§ WRITTEN TASK
Your answer must consist of exactly the lines below, starting with the line with "adolescent ? C'est ce genre de" and going on through the line with "ouvertes sur vos attentes et les siennes.", and nothing else.

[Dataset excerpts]
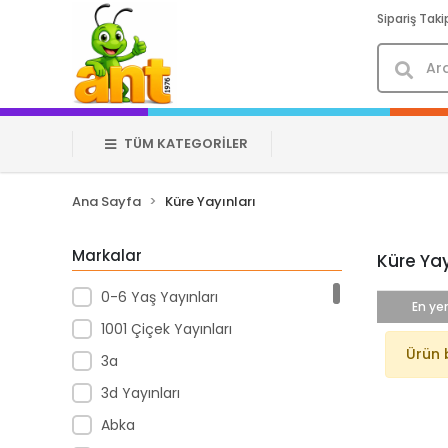
Sipariş Taki
TÜM KATEGORİLER
Ana Sayfa
Küre Yayınları
Markalar
Küre Yay
0-6 Yaş Yayınları
En yen
1001 Çiçek Yayınları
Ürün 
3a
3d Yayınları
Abka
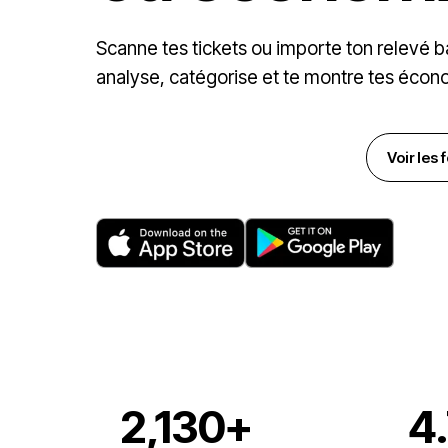
Scanne tes tickets ou importe ton relevé b
analyse, catégorise et te montre tes écon
Télécharger sur l'App Store
Voir les
2,130+
4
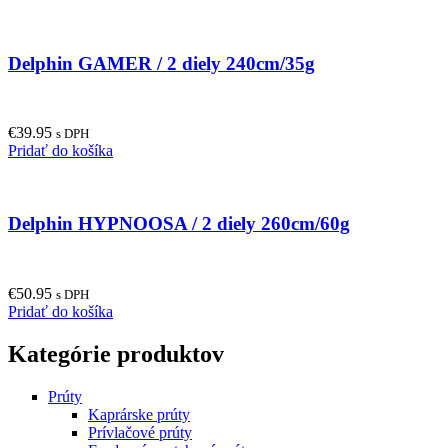
product
has
multiple
Delphin GAMER / 2 diely 240cm/35g
variants.
The
options
may
€
39.95
be
s DPH
Pridať do košíka
chosen
on
the
product
Delphin HYPNOOSA / 2 diely 260cm/60g
page
€
50.95
s DPH
Pridať do košíka
Kategórie produktov
Prúty
Kaprárske prúty
Prívlačové prúty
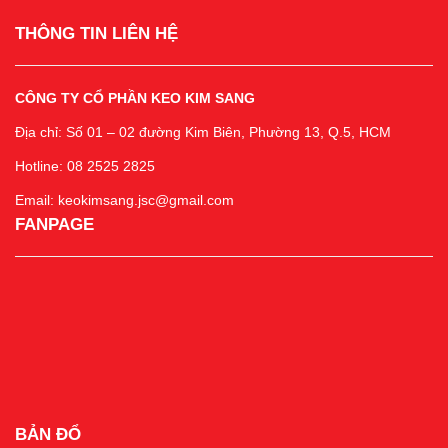
THÔNG TIN LIÊN HỆ
CÔNG TY CỔ PHẦN KEO KIM SANG
Địa chỉ: Số 01 – 02 đường Kim Biên, Phường 13, Q.5, HCM
Hotline: 08 2525 2825
Email: keokimsang.jsc@gmail.com
FANPAGE
BẢN ĐỔ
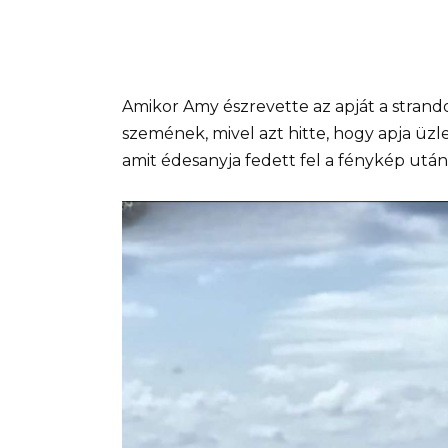
Amikor Amy észrevette az apját a strando
szemének, mivel azt hitte, hogy apja üz
amit édesanyja fedett fel a fénykép utá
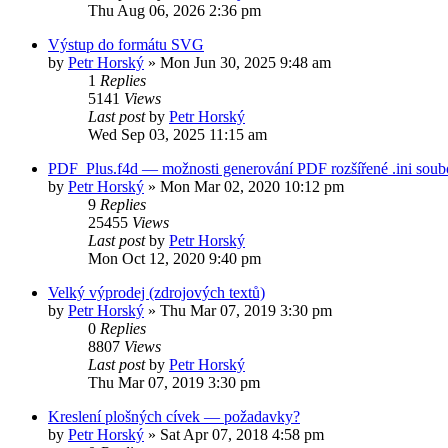
Thu Aug 06, 2026 2:36 pm
Výstup do formátu SVG
by
Petr Horský
»
Mon Jun 30, 2025 9:48 am
1
Replies
5141
Views
Last post
by
Petr Horský
Wed Sep 03, 2025 11:15 am
PDF_Plus.f4d — možnosti generování PDF rozšířené .ini sou
by
Petr Horský
»
Mon Mar 02, 2020 10:12 pm
9
Replies
25455
Views
Last post
by
Petr Horský
Mon Oct 12, 2020 9:40 pm
Velký výprodej (zdrojových textů)
by
Petr Horský
»
Thu Mar 07, 2019 3:30 pm
0
Replies
8807
Views
Last post
by
Petr Horský
Thu Mar 07, 2019 3:30 pm
Kreslení plošných cívek — požadavky?
by
Petr Horský
»
Sat Apr 07, 2018 4:58 pm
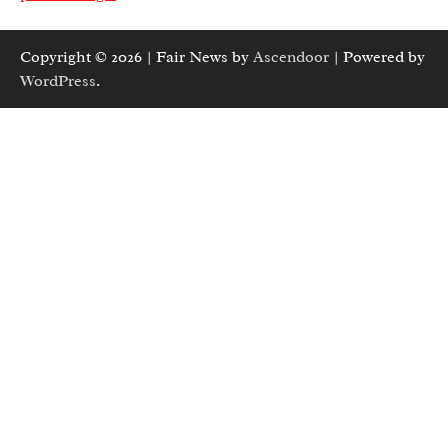
Copyright © 2026
| Fair News by
Ascendoor
| Powered by
WordPress
.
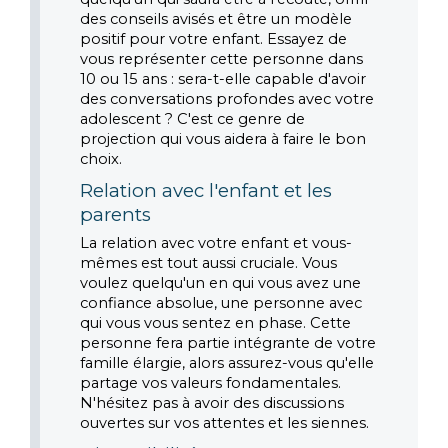
des conseils avisés et être un modèle 
positif pour votre enfant. Essayez de 
vous représenter cette personne dans 
10 ou 15 ans : sera-t-elle capable d'avoir 
des conversations profondes avec votre 
adolescent ? C'est ce genre de 
projection qui vous aidera à faire le bon 
choix.
Relation avec l'enfant et les 
parents
La relation avec votre enfant et vous-
mêmes est tout aussi cruciale. Vous 
voulez quelqu'un en qui vous avez une 
confiance absolue, une personne avec 
qui vous vous sentez en phase. Cette 
personne fera partie intégrante de votre 
famille élargie, alors assurez-vous qu'elle 
partage vos valeurs fondamentales. 
N'hésitez pas à avoir des discussions 
ouvertes sur vos attentes et les siennes.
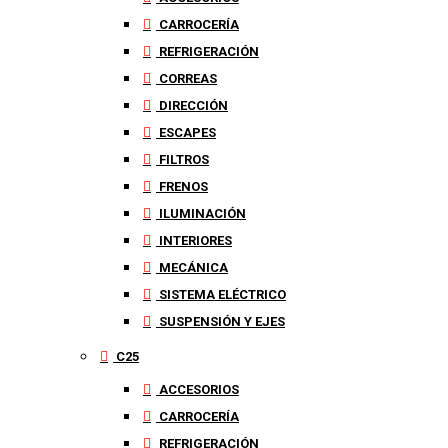
CARROCERÍA
REFRIGERACIÓN
CORREAS
DIRECCIÓN
ESCAPES
FILTROS
FRENOS
ILUMINACIÓN
INTERIORES
MECÁNICA
SISTEMA ELÉCTRICO
SUSPENSIÓN Y EJES
C25
ACCESORIOS
CARROCERÍA
REFRIGERACIÓN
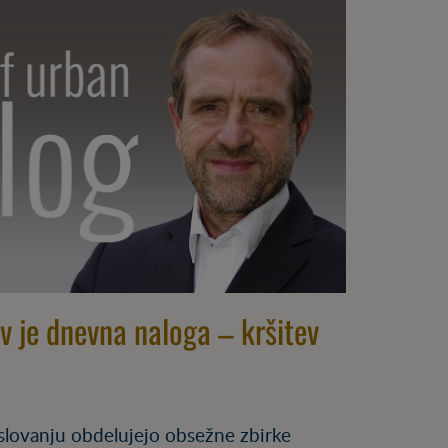
 je dnevna naloga – kršitev
slovanju obdelujejo obsežne zbirke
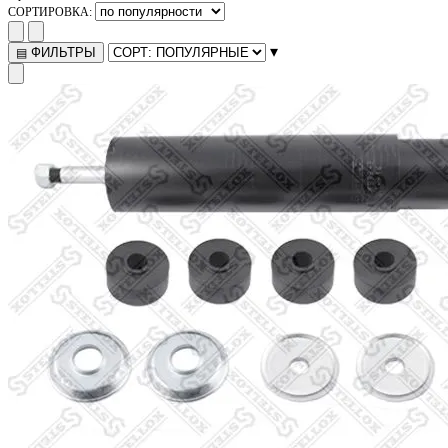
СОРТИРОВКА:
▾
ФИЛЬТРЫ
▤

§ RESPONSE
adolescent ? C'est ce genre de 
projection qui vous aidera à faire le bon 
choix.
Relation avec l'enfant et les 
parents
La relation avec votre enfant et vous-
mêmes est tout aussi cruciale. Vous 
voulez quelqu'un en qui vous avez une 
confiance absolue, une personne avec 
qui vous vous sentez en phase. Cette 
personne fera partie intégrante de votre 
famille élargie, alors assurez-vous qu'elle 
partage vos valeurs fondamentales. 
N'hésitez pas à avoir des discussions 
ouvertes sur vos attentes et les siennes.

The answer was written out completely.